Anyway. Law firms, and public interest. In practice, "public interest" just amounts to everything that isn't a law firm. Working for the government, working for an advocacy group -- like the Citizens for Bigger Vegetables, or something like that, pretty much anything. At my school, they give out public interest funding for people who don't work at a law firm for their first summer after year one of law school. You can pretty much get public interest funding for anything. Lighting forest fires, kicking the elderly, tossing puppies down the sewer. As long as it's not a law firm.

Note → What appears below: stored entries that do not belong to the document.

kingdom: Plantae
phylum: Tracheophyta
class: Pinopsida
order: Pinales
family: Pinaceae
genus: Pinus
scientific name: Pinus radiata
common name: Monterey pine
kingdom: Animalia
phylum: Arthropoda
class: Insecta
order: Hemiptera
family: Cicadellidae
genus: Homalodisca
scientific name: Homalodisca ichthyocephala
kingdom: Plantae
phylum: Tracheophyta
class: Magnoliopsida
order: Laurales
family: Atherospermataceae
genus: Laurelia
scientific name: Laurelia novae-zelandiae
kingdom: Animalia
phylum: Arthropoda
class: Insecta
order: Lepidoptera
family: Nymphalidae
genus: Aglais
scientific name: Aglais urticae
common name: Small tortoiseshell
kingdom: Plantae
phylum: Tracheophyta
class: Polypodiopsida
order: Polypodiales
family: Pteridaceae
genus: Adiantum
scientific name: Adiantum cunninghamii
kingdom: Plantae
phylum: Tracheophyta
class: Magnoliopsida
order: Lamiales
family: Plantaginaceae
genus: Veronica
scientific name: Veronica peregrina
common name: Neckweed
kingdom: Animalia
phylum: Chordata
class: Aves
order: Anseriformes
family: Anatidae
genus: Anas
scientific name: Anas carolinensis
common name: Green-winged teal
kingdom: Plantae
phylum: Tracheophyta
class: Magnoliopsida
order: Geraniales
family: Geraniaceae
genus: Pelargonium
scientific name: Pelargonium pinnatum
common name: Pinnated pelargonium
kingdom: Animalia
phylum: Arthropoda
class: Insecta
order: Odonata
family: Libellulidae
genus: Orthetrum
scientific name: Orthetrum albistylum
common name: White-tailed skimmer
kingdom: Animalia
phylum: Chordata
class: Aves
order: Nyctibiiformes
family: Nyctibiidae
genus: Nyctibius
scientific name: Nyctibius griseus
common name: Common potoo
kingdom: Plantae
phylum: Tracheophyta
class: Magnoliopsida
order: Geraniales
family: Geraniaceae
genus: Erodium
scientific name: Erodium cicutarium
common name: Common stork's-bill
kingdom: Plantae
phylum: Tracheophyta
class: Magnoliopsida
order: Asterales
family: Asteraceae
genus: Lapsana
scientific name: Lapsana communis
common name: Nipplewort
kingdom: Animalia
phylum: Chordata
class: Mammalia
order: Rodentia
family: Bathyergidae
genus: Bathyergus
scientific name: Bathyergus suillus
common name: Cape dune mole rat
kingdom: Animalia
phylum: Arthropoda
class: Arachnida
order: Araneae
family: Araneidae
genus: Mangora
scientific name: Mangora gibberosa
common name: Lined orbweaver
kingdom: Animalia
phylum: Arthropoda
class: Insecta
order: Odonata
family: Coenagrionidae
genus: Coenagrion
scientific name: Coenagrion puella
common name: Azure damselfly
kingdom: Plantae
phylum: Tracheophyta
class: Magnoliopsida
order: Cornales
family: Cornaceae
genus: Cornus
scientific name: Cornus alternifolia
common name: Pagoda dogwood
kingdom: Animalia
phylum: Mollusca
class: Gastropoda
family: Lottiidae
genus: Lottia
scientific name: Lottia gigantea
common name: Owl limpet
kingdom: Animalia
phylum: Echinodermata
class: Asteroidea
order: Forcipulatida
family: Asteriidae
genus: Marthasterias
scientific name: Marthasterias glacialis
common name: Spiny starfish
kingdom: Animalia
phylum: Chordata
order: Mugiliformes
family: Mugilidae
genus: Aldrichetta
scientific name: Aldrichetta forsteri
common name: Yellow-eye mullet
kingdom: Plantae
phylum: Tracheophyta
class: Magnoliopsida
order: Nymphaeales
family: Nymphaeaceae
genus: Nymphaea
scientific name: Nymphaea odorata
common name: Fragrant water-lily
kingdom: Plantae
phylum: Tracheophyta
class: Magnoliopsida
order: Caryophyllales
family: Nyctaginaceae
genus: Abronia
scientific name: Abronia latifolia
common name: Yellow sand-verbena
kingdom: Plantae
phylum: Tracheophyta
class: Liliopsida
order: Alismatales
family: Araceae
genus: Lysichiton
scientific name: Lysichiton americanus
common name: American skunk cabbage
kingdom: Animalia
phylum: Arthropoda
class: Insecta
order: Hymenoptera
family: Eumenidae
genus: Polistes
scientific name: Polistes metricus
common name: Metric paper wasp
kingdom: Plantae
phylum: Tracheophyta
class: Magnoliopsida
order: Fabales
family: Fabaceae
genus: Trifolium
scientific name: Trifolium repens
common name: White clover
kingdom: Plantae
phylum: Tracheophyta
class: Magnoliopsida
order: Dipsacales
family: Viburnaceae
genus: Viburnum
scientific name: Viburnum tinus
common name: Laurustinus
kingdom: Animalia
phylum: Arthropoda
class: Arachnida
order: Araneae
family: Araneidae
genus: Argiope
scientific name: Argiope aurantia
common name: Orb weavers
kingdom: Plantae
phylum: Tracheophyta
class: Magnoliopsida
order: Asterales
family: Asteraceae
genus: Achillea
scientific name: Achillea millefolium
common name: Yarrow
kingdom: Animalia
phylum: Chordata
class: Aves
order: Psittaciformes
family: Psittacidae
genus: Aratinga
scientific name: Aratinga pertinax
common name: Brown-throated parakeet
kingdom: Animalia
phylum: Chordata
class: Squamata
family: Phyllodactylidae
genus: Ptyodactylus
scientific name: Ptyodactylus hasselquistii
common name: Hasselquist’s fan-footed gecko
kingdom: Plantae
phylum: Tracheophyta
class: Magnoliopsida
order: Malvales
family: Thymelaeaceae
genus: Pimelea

That's the first summer. But at the end of the first summer, the job search starts for the second summer. Seriously. There are schools where the recruiting process starts in August for the following June. And what's special about the second summer, is that these law firms that hire people for the second summer are really hiring people for after they graduate. The vast majority of people get offers from their second summer firm. Basically to not get an offer, or so I've been told by some of my friends -- talking slowly in a monotone, since they're law students -- you need to do something bad. Not just bad like "I didn't finish my work" bad, or "I stole your sandwich from the refrigerator" bad. Bad like "I got you indicted" bad, or "I maxed out your home equity line of credit and spent it on a new husband for your wife" bad. Bad stuff. And that becomes your job for after law school. So by the end of the fall of your second year -- of a three-year program -- you've pretty much got your job for after you finish. So if you enter law school in, say, September of 3006, then by October of 3007, you basically know what you're going be doing in the fall of 3009. And that way you get two years to pack up all of your stuff for the move to Neptune, and you can charge up the spaceship in the garage.
[Okay, that's enough for now. I have no idea if this is funny or just dumb. If you think it's funny, let me know and I'll write more. If not, I probably will anyway, but at least then I'll know I have to try harder.]